In the figure, 1, a sound insulation layer keel; 2. a sound absorbing layer keel; 3. a telescopic grid; 4. corrugated board; 5. a first servo motor; 6. a gear; 7. a thin rubber block; 8. a rock wool layer; 9. a double-layer gypsum board; 10. turning over a plate; 11. a vertical keel; 12. a rotating shaft; 13. a worm gear; 14. a worm; 15. a drive shaft; 16. a second servo motor; 17. a circular shaft; 18. a honeycomb ceramic acoustic panel; 19. straight rack; 20. a guide rail; 21. glass fiber cloth; 22. perforating an aluminum plate; 23. a glass wool layer; 24. a wood board; 25. a wall surface.

Detailed Description

The present invention will be described in further detail with reference to the accompanying drawings.

Example (b): fig. 1 shows a light sound-absorbing wall cladding structure disclosed by the invention, which comprises a sound-insulating layer keel 1 and a sound-absorbing layer keel 2, wherein the sound-absorbing layer keel 2 is positioned at the outer side of the sound-insulating layer keel 1 (the sound-insulating layer keel 1 is positioned between a wall surface 25 and the sound-absorbing layer keel 2). The sound insulation layer keel 1 and the sound absorption layer keel 2 are light steel keels or wood keels, and the inner side face of the sound insulation layer keel 1 is separated from the wall face through a thin rubber block 7 with the thickness of 8mm, so that solid sound transmission is prevented.
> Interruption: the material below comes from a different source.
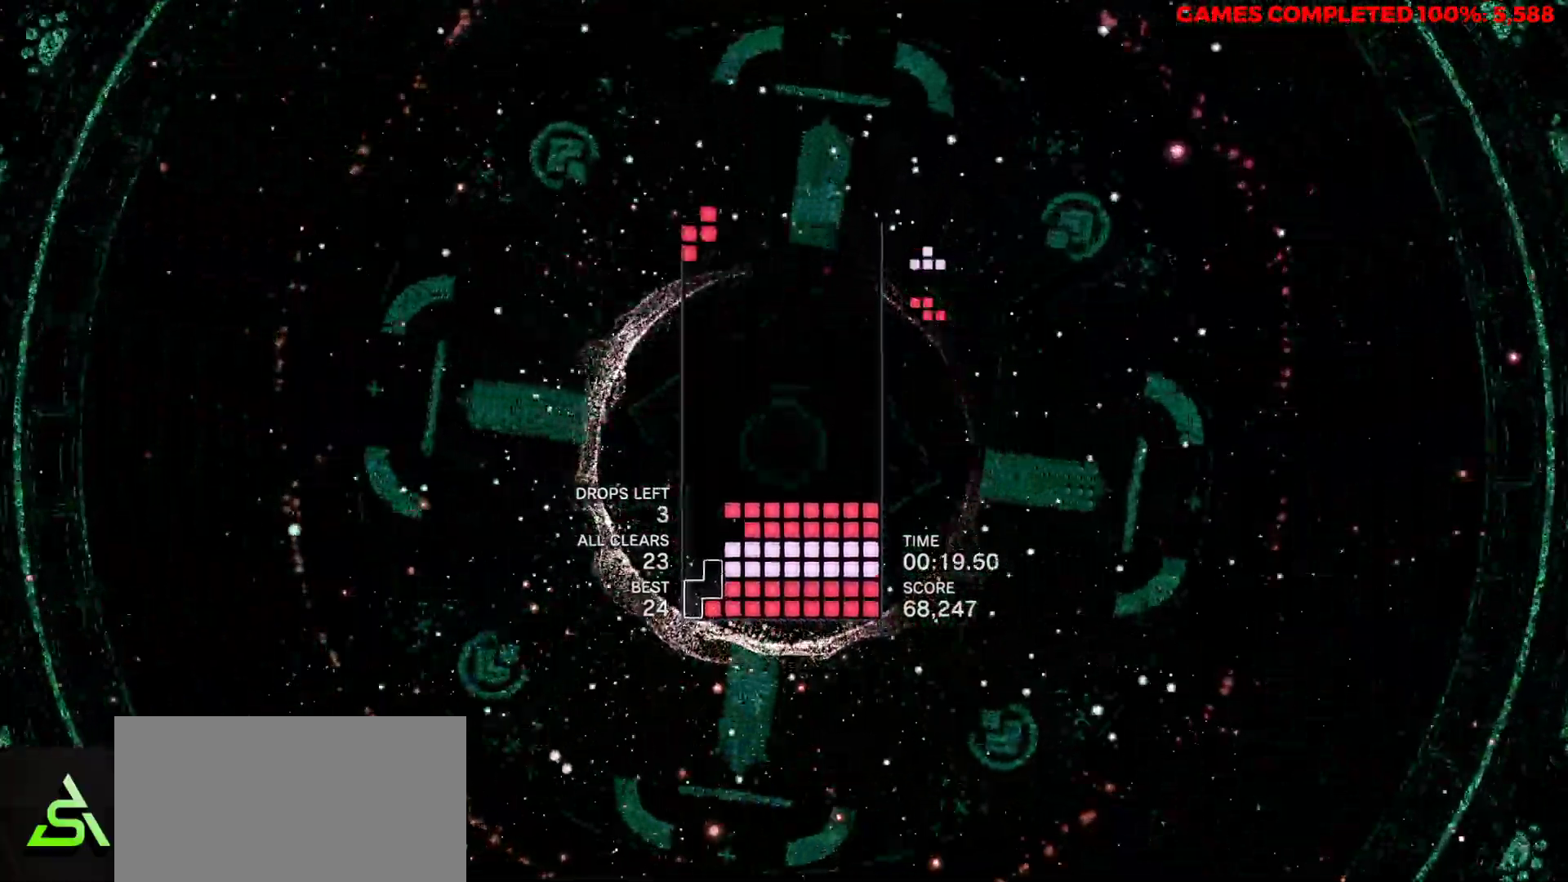
{"keys": ["left"], "events": [[117, "space", "down"], [200, "space", "up"]]}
Tightly pack rock wool formation rock wool layer 8 in the square that sound insulation layer fossil fragments 1 and wall enclose, a plurality of double-deck gypsum boards 9 are laid to sound insulation layer fossil fragments 1's outside fissure of displacement, pack bandage and putty in the gap of adjacent double-deck gypsum board 9, rock wool layer 8 and double-deck gypsum board 9's medial surface in close contact with.

As shown in fig. 1, two layers of telescopic grilles 3 are arranged on the outer side of the double-layer gypsum board 9, and the two layers of telescopic grilles 3 are located between the double-layer gypsum board 9 and the keel 2 of the sound absorption layer. One side end of the telescopic grating 3 in the horizontal direction is fixedly connected with the wall body, the other side end of the telescopic grating is movable, the two layers of telescopic gratings 3 are respectively fixedly connected with the two opposite ends of the wall body, and the two layers of telescopic gratings 3 can both cover the whole straight wall surface.

With reference to fig. 2 and 3, a plurality of corrugated boards 4 are vertically fixed on each layer of the telescopic grid 3 at equal intervals, only one point on each corrugated board 4 is fixedly connected with the telescopic grid 3, and the corrugated boards 4 are perpendicular to the wall surface. Two-layer flexible grid 3 and corrugated container board 4 all do not all contact with acoustic absorption layer fossil fragments 2 and double-deck gypsum board 9, prevent that the solid from passing sound.

As shown in fig. 4, a first servo motor 5 (see fig. 5) is fixed on the outer surface of the double-layer gypsum board 9, a wood board 24 (see fig. 1) is sealed on the inner side of the keel 2 of the sound absorption layer, and the first servo motor 5 is also fixed on the wood board 24. The movable ends (the ends close to the dotted lines in fig. 4) of the two layers of expansion grids 3 are both fixed with horizontal straight racks 19, and the straight racks 19 are parallel to the wall surface 25.

As shown in fig. 5, the rotating shafts of the two first servo motors 5 are connected with a gear 6 through a pair of helical gears in a driving way, and the gear 6 is meshed with a spur rack 19. A guide rail 20 with an L-shaped section is horizontally fixed on the double-layer gypsum board 9 and the wood board 24, the straight rack 19 is in sliding fit with the guide rail 20, and the guide rail 20 is used for guiding the straight rack 19.

As shown in fig. 1, a glass wool layer 23 wrapped with glass wool cloth 21 is tightly filled in a square grid enclosed by the keel 2 of the sound absorption layer and the wood board 24, a plurality of perforated aluminum plates 22 are paved on the outer side of the keel 2 of the sound absorption layer, and the glass wool cloth 21 is tightly attached to the inner side of the perforated aluminum plates 22. The glass wool layer 23 is wrapped by the glass wool cloth 21, so that sound insulation and flame retardance can be realized, and the respiratory system diseases of a human body caused by the fact that fibers of the glass wool are scattered into the air can be prevented.

As shown in figure 1, a plurality of hollow vertical keels 11 are fixed on the outer side of the perforated aluminum plate 22 along the length direction of the wall surface, and a plurality of mutually parallel turning plates 10 are horizontally connected between every two adjacent vertical keels 11 from top to bottom.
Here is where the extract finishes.